# New Turners



## Viking48 (Jan 24, 2006)

Had a couple of the grandkids over for the weekend and we made it out to the shop to play with the lathe. These pics are the pens they turned (pretty much by themselves). The one on the right was made by my 11 year old grandson and the other by my 8 year old granddaughter. Not a bad job for their first attempt. Grandson hopes to use his toward a Scout merit badge (he just moved up to Boy Scouts) and we made a neckerchief slide out of some Mesquite from the deer lease and he thought that was pretty cool. I dug out some of my old Scout stuff including an Official Boy Scout Knife with a bunch of blades and a neckerchief slide that I made when I was in Scouts and he was thrilled. I don't think the knife left his hand all weekend.
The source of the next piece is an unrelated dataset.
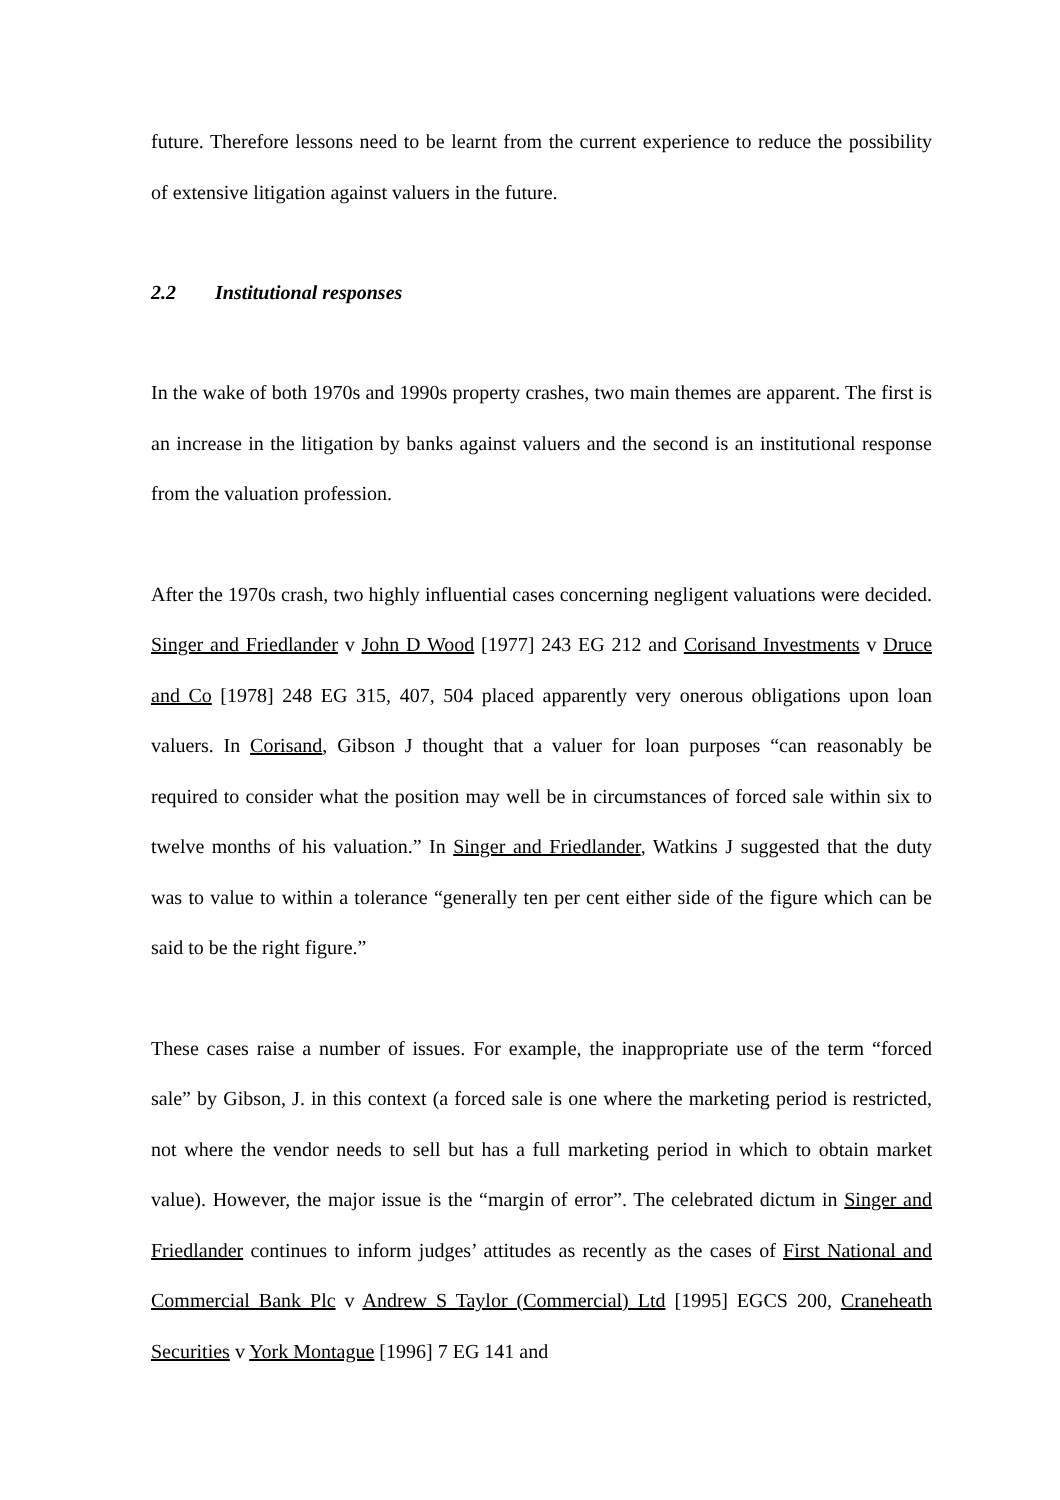future. Therefore lessons need to be learnt from the current experience to reduce the possibility of extensive litigation against valuers in the future.
2.2 Institutional responses
In the wake of both 1970s and 1990s property crashes, two main themes are apparent. The first is an increase in the litigation by banks against valuers and the second is an institutional response from the valuation profession.
After the 1970s crash, two highly influential cases concerning negligent valuations were decided. Singer and Friedlander v John D Wood [1977] 243 EG 212 and Corisand Investments v Druce and Co [1978] 248 EG 315, 407, 504 placed apparently very onerous obligations upon loan valuers. In Corisand, Gibson J thought that a valuer for loan purposes “can reasonably be required to consider what the position may well be in circumstances of forced sale within six to twelve months of his valuation.” In Singer and Friedlander, Watkins J suggested that the duty was to value to within a tolerance “generally ten per cent either side of the figure which can be said to be the right figure.”
These cases raise a number of issues. For example, the inappropriate use of the term “forced sale” by Gibson, J. in this context (a forced sale is one where the marketing period is restricted, not where the vendor needs to sell but has a full marketing period in which to obtain market value). However, the major issue is the “margin of error”. The celebrated dictum in Singer and Friedlander continues to inform judges’ attitudes as recently as the cases of First National and Commercial Bank Plc v Andrew S Taylor (Commercial) Ltd [1995] EGCS 200, Craneheath Securities v York Montague [1996] 7 EG 141 and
All in all, we had a great weekend.


----------



## Harbormaster (May 26, 2000)

Very cool Tom!


----------



## bill (May 21, 2004)

Great way to spend time on the lathe


----------



## EndTuition (May 24, 2004)

Outstanding way to spend some shop time !


----------



## Bobby (May 21, 2004)

Those smiles say it all!! You did good Grandpa.


----------



## Reel Time (Oct 6, 2009)

Good job with the grandkids!


----------



## Tortuga (May 21, 2004)

Yep..those smiles tell me you've got a couple of "Vortex Assistants" on your hands..LOL


----------



## Fishin Tails (Mar 21, 2007)

Those are very good lookin pens for the first time. They sure look like they are hooked.


----------



## Slip (Jul 25, 2006)

Priceless, thats cool.


----------



## Viking48 (Jan 24, 2006)

We had a great time. Been wanting to get them over for a while but have had too much going on so we were long overdue. Both are anxious to come back over and Debbie is wanting to make some toys so I guess that's next on the agenda. Rather keep them out there than on video games and TV.


----------



## garybryan (Nov 23, 2009)

Those are some fine looking pens there. Way to go grandpa.


----------